**Tasks to complete**
1. Summarize the travel tips in three sentences.
2. According to the travel tips, why should a traveler carry change at all times? Answer in one or two sentences.

— start of Page text —

As a former banker, DO NOT use or bring travel checks as many places rarely use them anymore. This isn’t 1999 anymore!

Never EVER exchange your money at the airport or train stations as it is a complete RIP OFF and exchange rates are terrible. It’s better to just find the nearest bank and withdraw your money there.

I highly recommend asking your bank which banks have a free withdraw transaction fee.

For example, Bank of America has many International partners which has a free withdrawal transaction fee.

Carry change with you at all times as good public restrooms require paying between 50cents and a euro. It’s a nuisance but it is nice to have a freshly cleaned toilet!

Using all your change at the toilets is a great way to spend money you won’t be able to transfer back into dollars.

Visiting the Sites

Best Travel Sunsets - California Globetrotter

Rome, Italy

Many of the main hot spots like the Leaning Tower of Pisa, the Colosseum, The Eiffel Tower now require you to book your tickets online prior to your arrival. The plus side to this is you no longer have to wait in long lines. The downside is tickets are not always refundable or flexible to change dates. However, that doesn’t mean you can’t still buy tickets in person.

I highly recommend getting an early start and arriving at the main attraction as early as possible to avoid long lines and you can still enjoy the site in peace.

— end of Page text —
— start of Material shown —

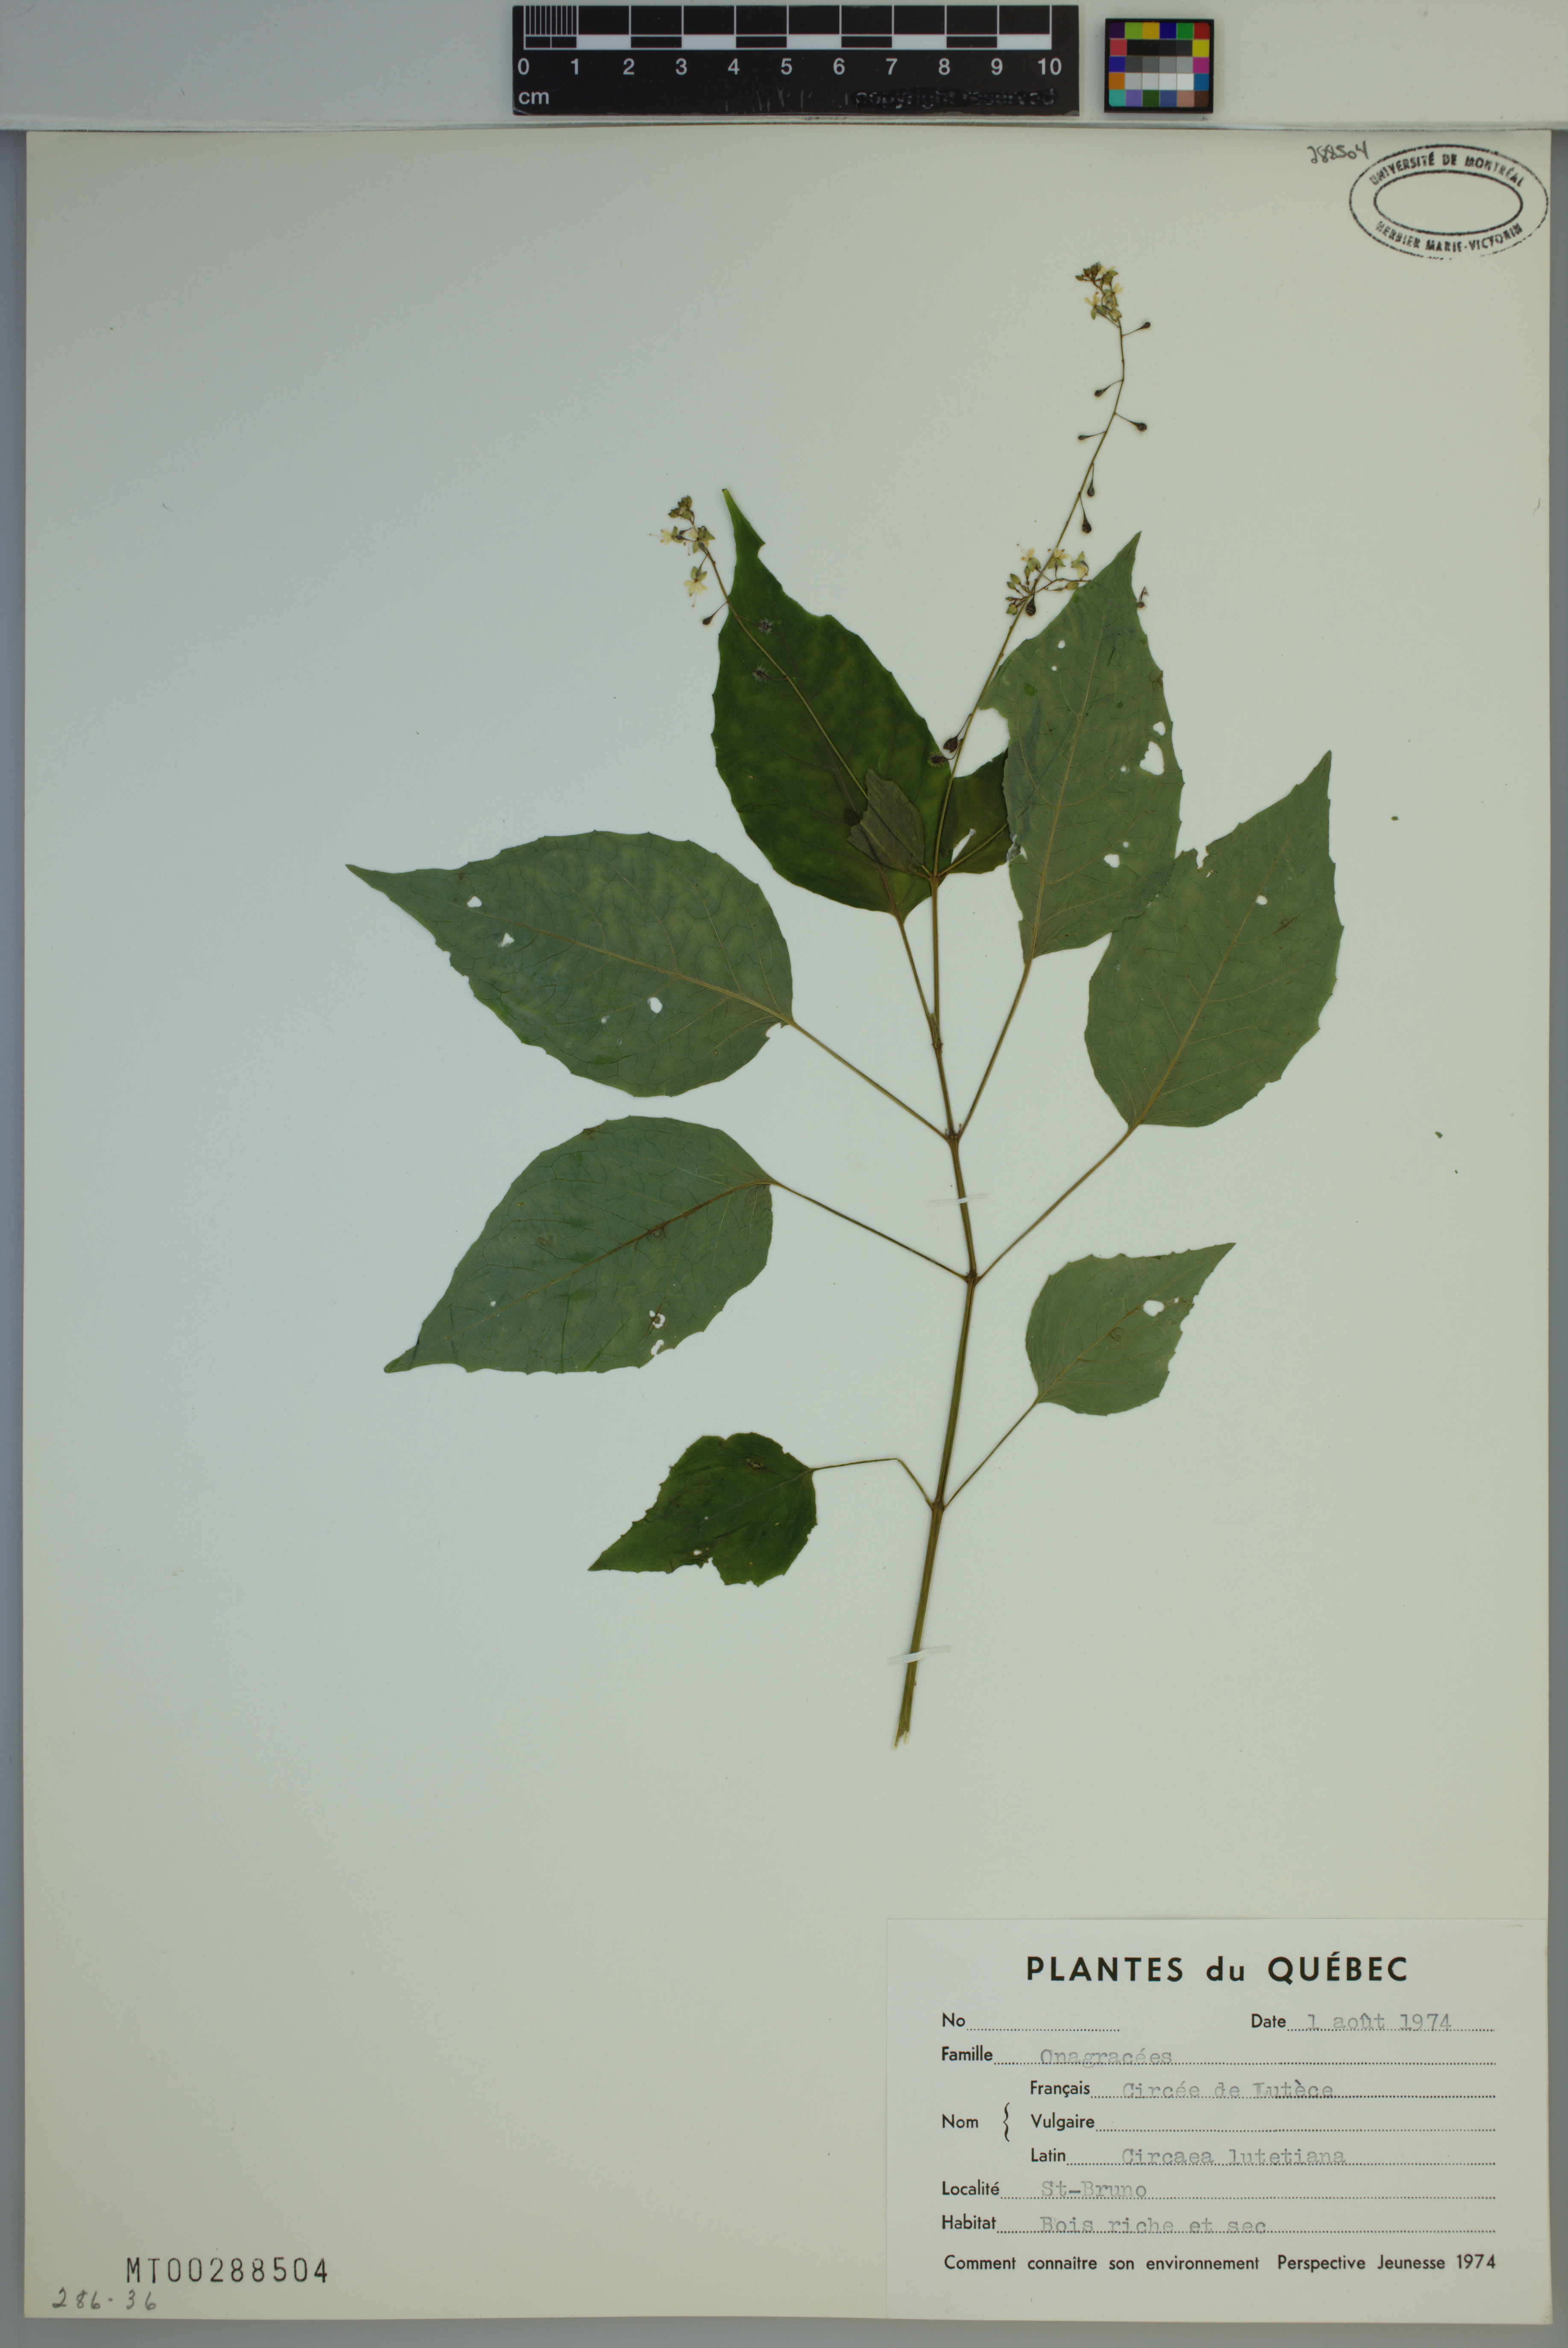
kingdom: Plantae
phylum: Tracheophyta
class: Magnoliopsida
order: Myrtales
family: Onagraceae
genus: Circaea
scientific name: Circaea lutetiana
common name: Enchanter's-nightshade
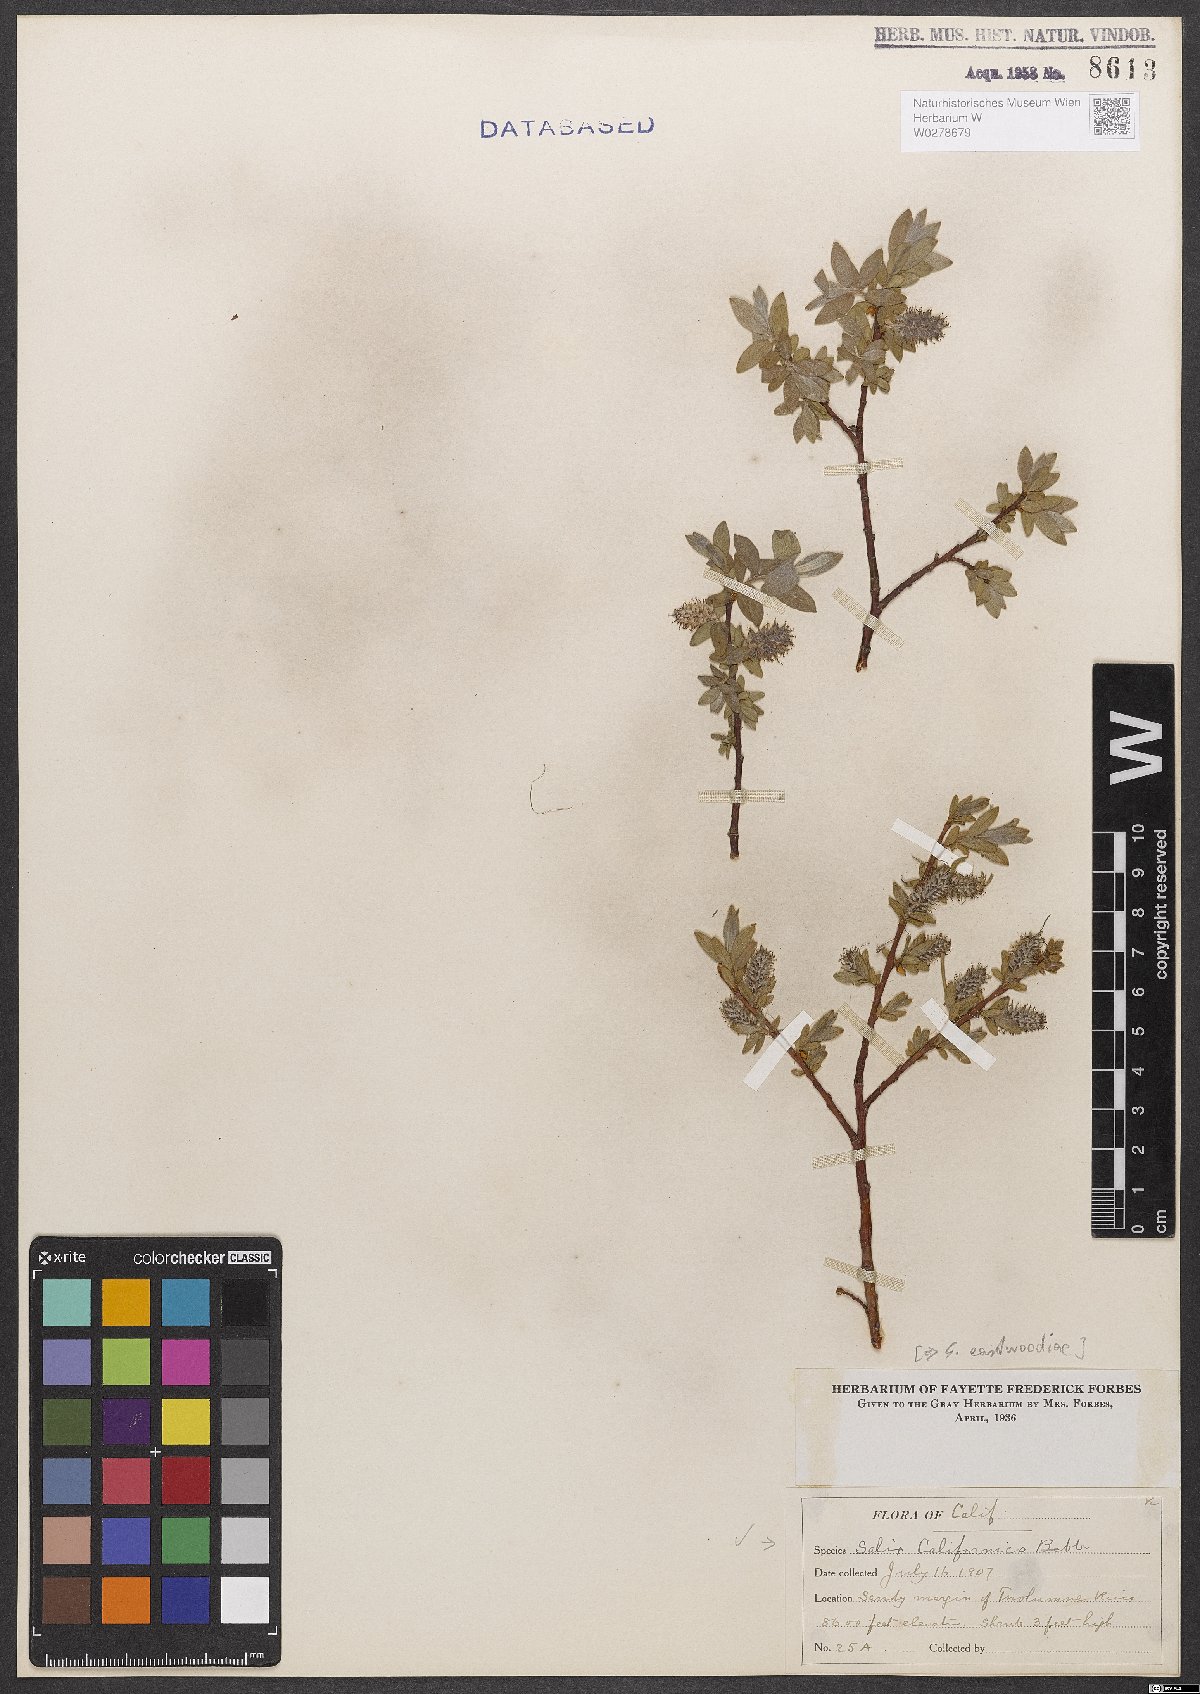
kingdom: Plantae
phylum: Tracheophyta
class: Magnoliopsida
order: Malpighiales
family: Salicaceae
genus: Salix
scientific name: Salix eastwoodiae
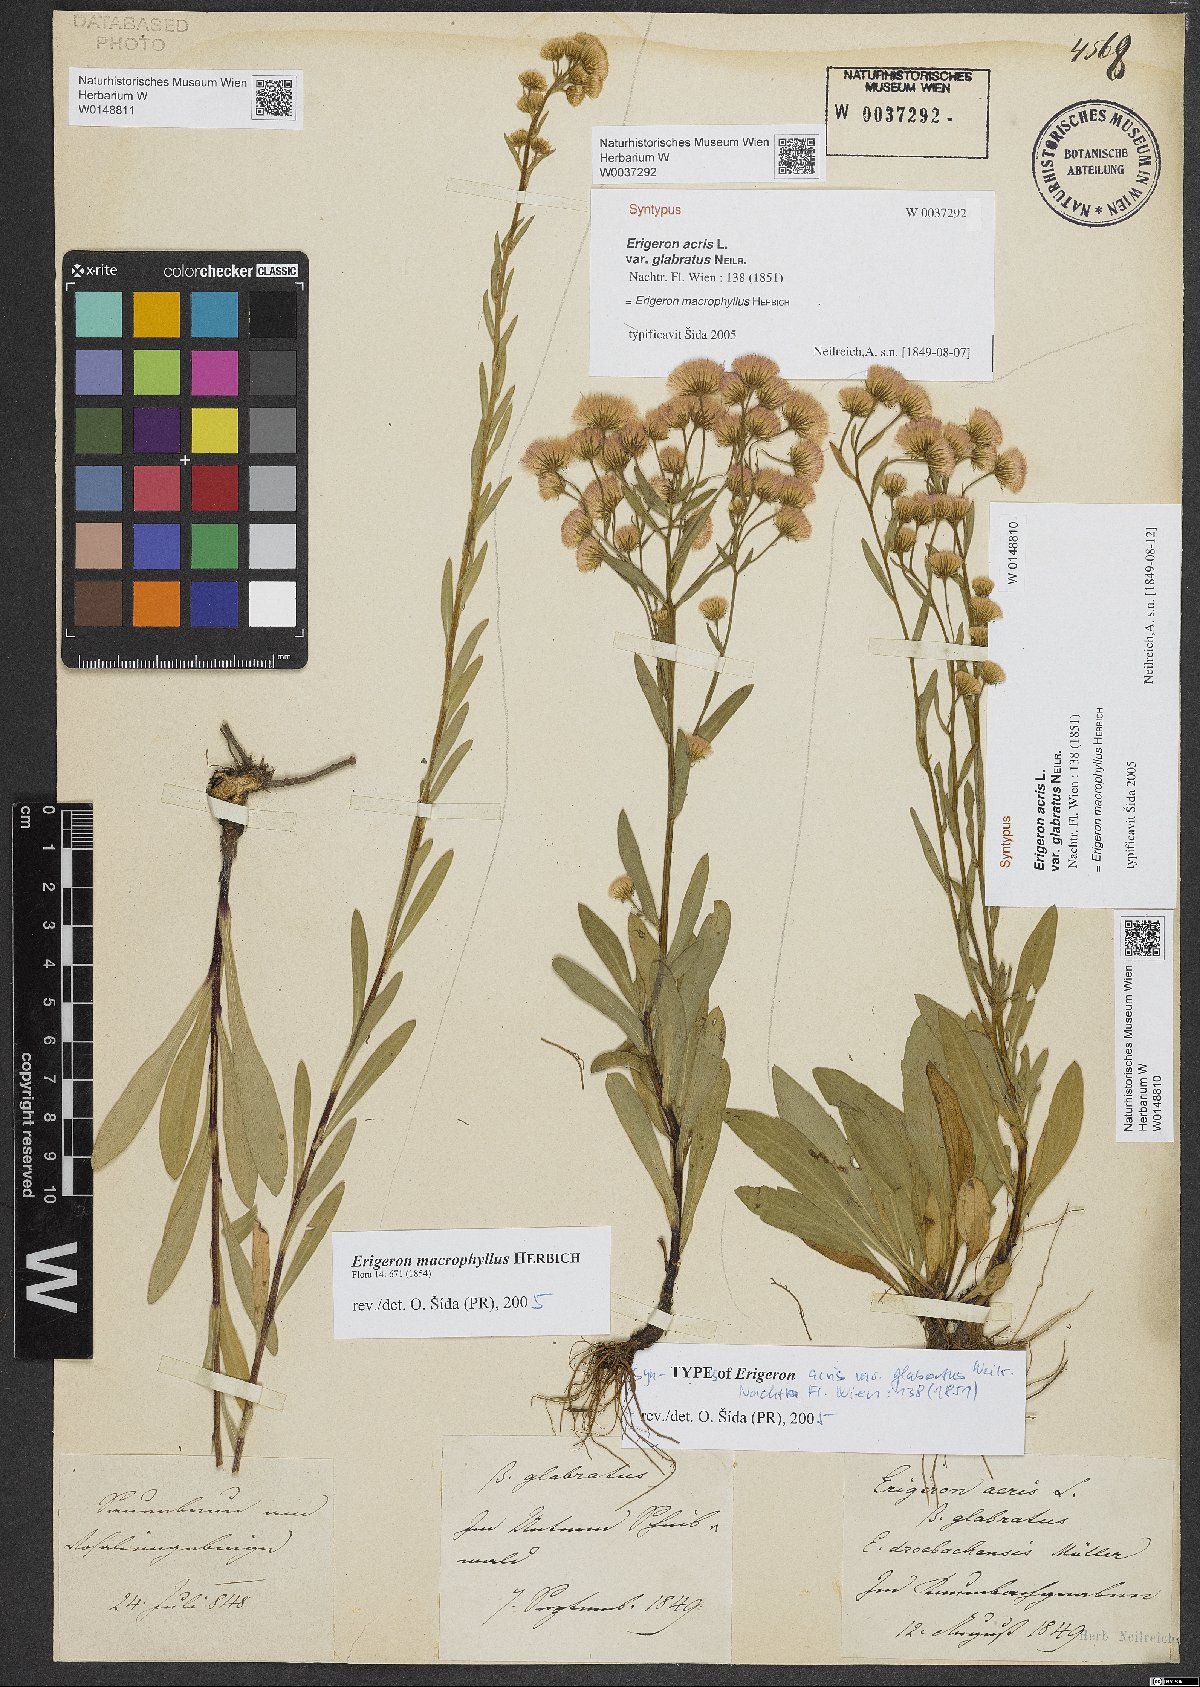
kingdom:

— end of Material shown —

**Solutions**
1. The travel tips advise against bringing travel checks and against exchanging money at airports or train stations, recommending instead withdrawing money at the nearest bank and asking your bank which banks have a free withdrawal transaction fee. They also suggest carrying change at all times, since good public restrooms require paying between 50 cents and a euro. Many main attractions now require booking tickets online before arrival, and arriving as early as possible helps avoid long lines.

2. Good public restrooms require paying between 50 cents and a euro. Spending change at the toilets is also a way to use money that cannot be transferred back into dollars.